For sand washing plants, a dewatering screen is usually the preferred solution.
Reasons include:
High production capacity
Continuous operation
Low energy consumption
Excellent recovery of finished sand
Lower investment cost
Many manufactured sand plants combine a sand washer with a dewatering screen to produce clean, low-moisture sand suitable for commercial use.

Which Equipment Is Best for Tailings Dewatering?
For mine tailings, the answer depends on the final disposal method.
Thickener Only
Suitable when the objective is to recover water and transport slurry through pipelines.
Filter Press Only
Best for producing dry stack tailings with minimum moisture.
Thickener + Filter Press
This is the most common solution in modern mining operations.
The thickener first concentrates the slurry, reducing the load on the filter press.
The filter press then produces dry filter cakes suitable for stacking, transportation, or backfilling.
This combination offers:
Higher water recovery
Lower filtration cost
Reduced energy consumption
Improved filter press efficiency

Cost Comparison
Initial investment and operating costs vary significantly.
| Equipment | Initial Investment | Operating Cost | Water Recovery |
|---|---|---|---|
| Dewatering Screen | Low | Low | Medium |
| Thickener | Medium | Low | High |
| Filter Press | High | Medium | Very High |
Although a filter press has the highest purchase cost, it often provides the lowest long-term disposal cost because of reduced tailings volume and maximum water recycling.
How to Choose the Right Dewatering Equipment
When selecting a dewatering system, consider:
Material Characteristics
Particle size distribution
Clay content
Slurry concentration
Solid density
Production Capacity
Large-capacity plants generally benefit from combining multiple dewatering technologies.
Moisture Requirements
If low final moisture is critical, a filter press is usually the best choice.
Environmental Regulations
Dry stack tailings systems increasingly require filter presses to minimize environmental impact.
Budget
Balance initial investment with long-term operating and disposal costs.
Can These Machines Be Used Together?
Yes. In fact, many modern processing plants combine all three systems to maximize efficiency.
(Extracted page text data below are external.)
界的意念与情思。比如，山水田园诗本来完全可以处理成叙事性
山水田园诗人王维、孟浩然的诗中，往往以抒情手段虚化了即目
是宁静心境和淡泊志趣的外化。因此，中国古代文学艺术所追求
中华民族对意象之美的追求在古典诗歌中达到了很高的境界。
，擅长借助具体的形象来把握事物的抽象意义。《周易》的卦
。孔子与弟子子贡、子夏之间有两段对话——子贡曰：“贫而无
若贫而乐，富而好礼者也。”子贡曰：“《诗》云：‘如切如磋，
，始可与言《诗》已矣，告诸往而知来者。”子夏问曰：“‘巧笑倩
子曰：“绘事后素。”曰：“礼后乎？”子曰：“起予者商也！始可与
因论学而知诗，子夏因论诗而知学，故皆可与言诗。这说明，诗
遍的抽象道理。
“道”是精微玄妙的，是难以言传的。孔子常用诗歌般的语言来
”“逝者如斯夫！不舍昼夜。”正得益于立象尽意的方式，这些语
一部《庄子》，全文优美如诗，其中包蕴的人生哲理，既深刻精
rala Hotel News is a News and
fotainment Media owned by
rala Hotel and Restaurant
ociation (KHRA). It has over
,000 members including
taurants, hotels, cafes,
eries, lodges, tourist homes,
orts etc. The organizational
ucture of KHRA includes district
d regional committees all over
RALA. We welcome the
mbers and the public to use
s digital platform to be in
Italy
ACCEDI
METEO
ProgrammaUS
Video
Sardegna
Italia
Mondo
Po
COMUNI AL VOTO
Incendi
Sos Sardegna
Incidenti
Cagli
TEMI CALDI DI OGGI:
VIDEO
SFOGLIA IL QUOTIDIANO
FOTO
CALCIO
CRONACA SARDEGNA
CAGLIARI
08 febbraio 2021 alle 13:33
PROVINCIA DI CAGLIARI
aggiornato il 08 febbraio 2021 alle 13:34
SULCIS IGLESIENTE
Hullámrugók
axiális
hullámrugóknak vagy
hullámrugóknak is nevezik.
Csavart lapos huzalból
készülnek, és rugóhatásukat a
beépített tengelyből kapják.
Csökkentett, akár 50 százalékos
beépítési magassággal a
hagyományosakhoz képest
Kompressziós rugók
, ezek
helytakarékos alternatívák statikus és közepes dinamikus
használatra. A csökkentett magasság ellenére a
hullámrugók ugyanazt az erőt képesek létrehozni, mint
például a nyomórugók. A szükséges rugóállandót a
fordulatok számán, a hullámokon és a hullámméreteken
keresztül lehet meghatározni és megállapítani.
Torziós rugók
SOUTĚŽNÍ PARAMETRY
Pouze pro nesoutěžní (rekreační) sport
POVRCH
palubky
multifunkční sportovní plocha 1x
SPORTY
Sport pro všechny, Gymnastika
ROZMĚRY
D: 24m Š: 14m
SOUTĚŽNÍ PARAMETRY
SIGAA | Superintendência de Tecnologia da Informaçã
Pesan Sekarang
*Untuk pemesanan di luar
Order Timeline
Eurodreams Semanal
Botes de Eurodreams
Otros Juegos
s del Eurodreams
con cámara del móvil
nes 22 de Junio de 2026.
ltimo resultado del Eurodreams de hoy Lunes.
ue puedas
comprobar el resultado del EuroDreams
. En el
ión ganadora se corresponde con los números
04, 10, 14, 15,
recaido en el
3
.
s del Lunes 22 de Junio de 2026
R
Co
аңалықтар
A typical process may follow this sequence:
Dewatering Screen – Removes free water from coarse sand.
Thickener – Concentrates fine slurry and recovers process water.
Filter Press – Produces dry filter cake for final disposal or reuse.
This integrated approach improves water recovery, reduces waste volume, and lowers overall operating costs.
Selecting the Best Dewatering Solution for Your Plant
There is no single dewatering solution that fits every application. A dewatering screen is ideal for coarse sand and aggregate production, a thickener efficiently concentrates slurry while recovering water, and a filter press delivers the driest filter cake for tailings disposal.
For many mining and quarry operations, combining these technologies provides the best balance of productivity, water recovery, environmental compliance, and long-term operating costs. Evaluating material characteristics, production targets, and disposal requirements is the key to designing an efficient and sustainable dewatering system.